Learning to love and let live old features of my 1984 home

Published 1:30 am Saturday, July 2, 2016

Why am I, like so many Americans, obsessed with making older homes look like they were newly constructed?

Nobody sneers at Victorian houses that retain Victorian charm. Certain homes from the 1960s have mid-century modern panache. But if style gurus from television had their way, homes from all other decades would be gutted so that they all looked similar. Everyone would have granite countertops, and the only difference would be color and backsplash.

We treat houses and people the same way. All of us, at some point, have looked in our bathroom mirror and thought: “I’m really showing my age. Nobody looks likes this anymore. I should be thinner. I should be taller. I should have darker or lighter skin. My hair should be curlier or straighter. I should be younger. Nobody would want me looking like this.”

Demolition is easy. Acceptance is a whole lot harder.

I am an American with an ugly bathroom. Every day when I brush my teeth, I travel back in time. My 1984 bathroom taunts me. The black tile with beige grout, the crystallite faucets, the sunken tub outlined with heart-shaped tulips, the tiny shower in a coffin-sized room. It’s like I live in an endless rerun of “Family Ties” with Michael J. Fox and I never get to go back to the future.

“Our bathroom is great,” my husband says. For him, form follows function. He’s thankful that we have double sinks, so my disgusting toothpaste manners don’t encroach on his personal space.

My mind, by comparison, has been conditioned by HGTV. I imagine ruthless homebuyers bashing our master bathroom with cameras running. “It’s like we stepped onto the set of ‘Designing Women,’ ” the wife would say. “Why is the bathtub so big and the shower so small? Could that dinky hot water heater in the garage fill this tub up?”

Actually, no, it can’t, which is why we rarely use the bathtub. It’s a white-elephant swimming pool I use to sort laundry.

But 30 years ago, somebody was delighted by that bathtub. Maybe it reminded the decorator of the movie “Splash” starring Tom Hanks and Daryl Hannah. Someone chose the heart-shaped tulip tiles as an elegant design statement that perfectly matched the wallpaper, mini-blinds and brass light fixtures. Go get the salt! Madison has room to unfurl her mermaid tail.
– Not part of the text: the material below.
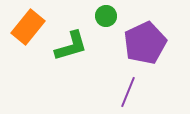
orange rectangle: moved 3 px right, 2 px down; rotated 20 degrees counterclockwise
There are a lot of things about the 1980s that don’t make sense, like why I thought Bill Cosby was the best dad ever, but one thing I have brought with me from childhood is the need to fiercely protect the ozone layer. I’m so old that I was born before recycling trucks were invented. But in the 1980s, I learned the importance of protecting Mother Earth.

Ripping up a perfectly good bathroom, just because it’s ugly, wouldn’t be very good for the planet. Although, gosh darn it, getting rid of those tulip tiles sure would be rad.